The mirror phase has been disproved? So the ego is not a product of the 
symbolic order? Wo Es war, soll Ich werden nevermore, eh? I'll agree with you 
here though: the mirror phase is a fiction - but without it "perspective" is 
impossible.

> G: Again, Ken, it might be good to read some stuff on how children acquire 
language, according to cognitive psychologists of the past two decades or so, 
rather than depending heavily on Lacans speculations from clinical practice 
with adults. 

Lacan is indebted, in many instances, to the work of Melanie Klein, whom I 
believe did have something to say about mother-child relations... as far as I 
can see - there is no necessary incongruence between cognitive psychology and 
the mirror stage. After all, how *we* see ourselves isn't identical to how 
others see us, or how we actually are. The mirror stage is simply another 
formulation of narcissism - something which Habermas takes full stock of in 
various places. For Habermas, narcissism can be overcome... my critique, which 
has been so for a long time now, has been this: after narcissism we would not 
longer recognize ourselves. In other words: some degree of narcissism is 
necessary in order to maintain the semblance of subjectivity.
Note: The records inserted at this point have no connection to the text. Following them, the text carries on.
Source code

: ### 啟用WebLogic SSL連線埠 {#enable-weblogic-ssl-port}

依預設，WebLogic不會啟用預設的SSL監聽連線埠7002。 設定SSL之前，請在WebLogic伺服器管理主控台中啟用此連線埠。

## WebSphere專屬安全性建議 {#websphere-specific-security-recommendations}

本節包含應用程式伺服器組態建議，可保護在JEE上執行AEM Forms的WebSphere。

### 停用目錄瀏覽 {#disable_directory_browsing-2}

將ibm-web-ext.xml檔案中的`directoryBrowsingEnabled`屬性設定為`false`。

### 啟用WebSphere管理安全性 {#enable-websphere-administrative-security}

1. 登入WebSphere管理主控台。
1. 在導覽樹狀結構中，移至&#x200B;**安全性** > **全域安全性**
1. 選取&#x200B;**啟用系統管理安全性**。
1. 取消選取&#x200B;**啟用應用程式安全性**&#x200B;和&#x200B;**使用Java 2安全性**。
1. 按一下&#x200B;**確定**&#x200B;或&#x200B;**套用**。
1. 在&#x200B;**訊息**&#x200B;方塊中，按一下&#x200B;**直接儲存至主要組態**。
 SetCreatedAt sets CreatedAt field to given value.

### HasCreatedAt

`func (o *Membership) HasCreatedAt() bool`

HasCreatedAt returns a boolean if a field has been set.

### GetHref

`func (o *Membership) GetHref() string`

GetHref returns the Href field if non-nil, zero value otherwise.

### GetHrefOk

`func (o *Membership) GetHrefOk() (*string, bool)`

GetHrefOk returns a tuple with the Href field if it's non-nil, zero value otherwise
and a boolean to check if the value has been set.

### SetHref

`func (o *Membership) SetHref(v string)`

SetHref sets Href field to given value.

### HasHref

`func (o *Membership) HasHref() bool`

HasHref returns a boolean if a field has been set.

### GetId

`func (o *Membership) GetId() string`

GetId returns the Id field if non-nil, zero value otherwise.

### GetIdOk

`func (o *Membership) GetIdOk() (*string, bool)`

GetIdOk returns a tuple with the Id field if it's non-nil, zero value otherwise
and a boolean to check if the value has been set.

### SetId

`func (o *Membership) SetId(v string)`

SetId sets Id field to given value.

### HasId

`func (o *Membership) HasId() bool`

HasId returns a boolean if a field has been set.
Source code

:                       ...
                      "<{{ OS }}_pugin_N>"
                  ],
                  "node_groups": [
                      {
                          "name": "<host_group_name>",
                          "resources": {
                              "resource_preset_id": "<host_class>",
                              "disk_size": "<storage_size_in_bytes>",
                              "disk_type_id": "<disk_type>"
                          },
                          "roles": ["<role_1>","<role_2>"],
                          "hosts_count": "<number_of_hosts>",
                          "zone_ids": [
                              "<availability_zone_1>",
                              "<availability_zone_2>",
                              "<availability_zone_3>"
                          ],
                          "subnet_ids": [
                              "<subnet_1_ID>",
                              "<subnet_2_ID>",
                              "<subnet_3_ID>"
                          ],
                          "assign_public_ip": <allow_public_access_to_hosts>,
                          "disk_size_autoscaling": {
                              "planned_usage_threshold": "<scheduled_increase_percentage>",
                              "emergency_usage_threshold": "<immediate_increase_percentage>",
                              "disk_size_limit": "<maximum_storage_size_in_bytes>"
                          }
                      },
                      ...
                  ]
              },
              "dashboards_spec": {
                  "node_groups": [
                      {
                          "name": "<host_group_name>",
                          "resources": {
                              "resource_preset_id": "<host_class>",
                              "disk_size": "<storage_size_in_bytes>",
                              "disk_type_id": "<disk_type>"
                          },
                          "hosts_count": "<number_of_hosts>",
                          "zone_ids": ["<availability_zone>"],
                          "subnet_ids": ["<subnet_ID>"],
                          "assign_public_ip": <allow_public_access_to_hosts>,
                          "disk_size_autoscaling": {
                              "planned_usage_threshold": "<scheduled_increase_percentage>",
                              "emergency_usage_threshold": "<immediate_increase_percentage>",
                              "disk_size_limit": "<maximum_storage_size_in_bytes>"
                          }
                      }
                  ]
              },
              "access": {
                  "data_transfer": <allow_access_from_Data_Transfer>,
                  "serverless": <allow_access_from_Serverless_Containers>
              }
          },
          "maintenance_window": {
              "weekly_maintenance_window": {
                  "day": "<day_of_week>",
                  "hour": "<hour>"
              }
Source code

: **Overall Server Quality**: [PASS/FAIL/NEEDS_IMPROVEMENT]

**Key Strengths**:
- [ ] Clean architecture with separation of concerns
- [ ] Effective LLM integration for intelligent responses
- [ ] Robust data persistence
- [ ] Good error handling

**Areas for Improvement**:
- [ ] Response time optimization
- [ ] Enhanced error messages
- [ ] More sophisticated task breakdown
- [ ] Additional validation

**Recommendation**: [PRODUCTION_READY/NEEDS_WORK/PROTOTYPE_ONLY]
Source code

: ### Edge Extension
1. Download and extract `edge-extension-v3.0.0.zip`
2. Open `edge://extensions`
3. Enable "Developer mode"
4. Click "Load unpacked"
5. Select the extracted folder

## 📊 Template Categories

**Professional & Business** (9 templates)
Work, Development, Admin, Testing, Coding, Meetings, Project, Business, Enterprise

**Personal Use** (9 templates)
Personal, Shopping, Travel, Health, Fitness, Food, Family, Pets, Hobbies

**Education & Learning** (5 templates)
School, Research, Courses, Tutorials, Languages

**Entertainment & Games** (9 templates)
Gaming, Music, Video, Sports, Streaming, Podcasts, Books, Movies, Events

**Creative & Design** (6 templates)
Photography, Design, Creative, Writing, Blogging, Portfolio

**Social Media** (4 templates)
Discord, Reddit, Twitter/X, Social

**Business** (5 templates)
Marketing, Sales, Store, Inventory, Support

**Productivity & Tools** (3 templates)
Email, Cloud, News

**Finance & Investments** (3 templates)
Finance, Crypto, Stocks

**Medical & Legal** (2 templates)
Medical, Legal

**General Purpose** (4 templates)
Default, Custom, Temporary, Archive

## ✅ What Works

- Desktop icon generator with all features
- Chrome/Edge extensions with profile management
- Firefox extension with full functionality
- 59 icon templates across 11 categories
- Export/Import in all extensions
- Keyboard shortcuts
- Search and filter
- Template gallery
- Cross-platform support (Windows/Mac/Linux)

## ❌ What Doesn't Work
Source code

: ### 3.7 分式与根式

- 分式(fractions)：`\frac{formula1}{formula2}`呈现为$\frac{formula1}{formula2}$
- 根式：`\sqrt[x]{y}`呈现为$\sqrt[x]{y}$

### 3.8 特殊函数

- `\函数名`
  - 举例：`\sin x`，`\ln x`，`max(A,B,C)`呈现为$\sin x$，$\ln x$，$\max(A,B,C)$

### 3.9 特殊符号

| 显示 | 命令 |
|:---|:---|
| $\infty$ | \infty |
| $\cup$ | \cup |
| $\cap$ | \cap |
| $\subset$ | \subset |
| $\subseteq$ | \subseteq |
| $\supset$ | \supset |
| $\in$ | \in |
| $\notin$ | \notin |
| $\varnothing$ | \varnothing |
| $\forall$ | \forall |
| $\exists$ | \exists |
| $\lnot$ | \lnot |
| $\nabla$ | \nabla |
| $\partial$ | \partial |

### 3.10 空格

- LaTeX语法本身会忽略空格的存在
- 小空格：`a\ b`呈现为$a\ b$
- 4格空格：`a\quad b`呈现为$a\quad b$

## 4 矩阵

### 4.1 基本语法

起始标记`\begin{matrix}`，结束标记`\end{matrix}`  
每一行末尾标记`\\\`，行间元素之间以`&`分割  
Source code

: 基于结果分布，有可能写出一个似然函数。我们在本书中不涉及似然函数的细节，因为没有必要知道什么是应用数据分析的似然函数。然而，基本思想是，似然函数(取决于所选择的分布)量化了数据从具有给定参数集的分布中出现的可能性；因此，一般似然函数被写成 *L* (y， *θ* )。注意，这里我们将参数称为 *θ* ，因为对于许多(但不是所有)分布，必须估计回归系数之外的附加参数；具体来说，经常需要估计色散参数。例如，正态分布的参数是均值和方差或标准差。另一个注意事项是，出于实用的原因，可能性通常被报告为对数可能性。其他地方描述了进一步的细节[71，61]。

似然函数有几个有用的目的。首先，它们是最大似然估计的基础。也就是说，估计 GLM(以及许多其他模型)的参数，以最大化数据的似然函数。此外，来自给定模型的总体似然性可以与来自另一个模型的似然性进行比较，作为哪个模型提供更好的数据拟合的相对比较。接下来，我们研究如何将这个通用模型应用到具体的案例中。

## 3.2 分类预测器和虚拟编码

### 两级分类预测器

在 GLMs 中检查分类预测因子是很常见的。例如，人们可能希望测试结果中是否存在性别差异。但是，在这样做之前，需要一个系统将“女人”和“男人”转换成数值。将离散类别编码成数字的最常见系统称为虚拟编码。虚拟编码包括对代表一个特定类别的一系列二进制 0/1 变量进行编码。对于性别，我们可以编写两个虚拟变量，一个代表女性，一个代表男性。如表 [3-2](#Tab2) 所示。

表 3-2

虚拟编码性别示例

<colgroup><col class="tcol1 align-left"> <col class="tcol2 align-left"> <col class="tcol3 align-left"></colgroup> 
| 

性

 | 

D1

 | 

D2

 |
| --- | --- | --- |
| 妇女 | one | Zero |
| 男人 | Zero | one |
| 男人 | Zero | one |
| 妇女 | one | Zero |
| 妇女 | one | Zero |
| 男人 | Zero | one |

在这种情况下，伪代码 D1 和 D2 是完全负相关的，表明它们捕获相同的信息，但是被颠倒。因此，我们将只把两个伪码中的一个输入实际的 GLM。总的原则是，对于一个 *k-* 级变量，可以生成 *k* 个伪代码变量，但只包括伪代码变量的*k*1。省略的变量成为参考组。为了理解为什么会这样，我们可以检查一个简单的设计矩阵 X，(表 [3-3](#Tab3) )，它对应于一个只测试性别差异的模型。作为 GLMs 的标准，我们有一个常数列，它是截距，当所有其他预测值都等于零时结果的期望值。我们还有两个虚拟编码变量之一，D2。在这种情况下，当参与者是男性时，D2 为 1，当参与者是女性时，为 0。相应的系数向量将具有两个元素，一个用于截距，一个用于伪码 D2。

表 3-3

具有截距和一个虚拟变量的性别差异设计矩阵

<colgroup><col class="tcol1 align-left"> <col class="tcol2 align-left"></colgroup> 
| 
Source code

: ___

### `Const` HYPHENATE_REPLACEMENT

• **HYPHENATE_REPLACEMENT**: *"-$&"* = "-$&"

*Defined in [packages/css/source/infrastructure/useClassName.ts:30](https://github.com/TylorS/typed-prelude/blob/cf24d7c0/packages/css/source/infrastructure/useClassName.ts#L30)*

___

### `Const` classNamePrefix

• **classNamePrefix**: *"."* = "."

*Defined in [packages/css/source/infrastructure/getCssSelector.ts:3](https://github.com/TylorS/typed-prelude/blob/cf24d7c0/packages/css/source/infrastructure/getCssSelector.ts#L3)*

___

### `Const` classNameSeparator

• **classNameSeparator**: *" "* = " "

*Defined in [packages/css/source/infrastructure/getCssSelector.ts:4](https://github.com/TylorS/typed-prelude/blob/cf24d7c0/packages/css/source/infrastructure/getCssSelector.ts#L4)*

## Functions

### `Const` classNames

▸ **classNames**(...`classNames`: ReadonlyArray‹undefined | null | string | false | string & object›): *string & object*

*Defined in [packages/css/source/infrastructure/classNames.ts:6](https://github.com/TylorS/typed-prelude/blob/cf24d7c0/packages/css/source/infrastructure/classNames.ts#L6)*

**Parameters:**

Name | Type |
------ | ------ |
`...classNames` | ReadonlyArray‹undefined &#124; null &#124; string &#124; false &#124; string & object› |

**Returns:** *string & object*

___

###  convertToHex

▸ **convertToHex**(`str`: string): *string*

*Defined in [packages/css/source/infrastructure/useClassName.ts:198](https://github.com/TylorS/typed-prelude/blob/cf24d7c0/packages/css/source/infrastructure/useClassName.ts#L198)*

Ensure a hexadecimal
Now Habermas's 
charge against this is subjectivism. But my countercharge against Habermas is a 
false universalism... Habermas privileges a certain kind of ego in his 
deliberative model - the so-called 'post-conventional self.' The Lacanian 
rejoinder being: the subject (ego) is not substance. Sidenote: For more details 
on the relation of Klein and Habermas - see Emilia Steuerman, The Bounds of 
Reason: Habermas, Lyotard and Melanie Klein on Rationality, 2000).

I'm going to have to let go of the rest, not because I don't have 
counterobjections but because I don't have the time or energy to run through it 
all. Habermas's reading of Freud is informed by Hegel - so my comments 
regarding Hegel are not out of place - so going back to Hegel, as Lacan does, 
and as Habermas does, is fruit for conversation and debate - especially 
regarding the dynamics of subjectivity (and even more relevant because Habermas 
has recently published two [or more?] articles on Hegel).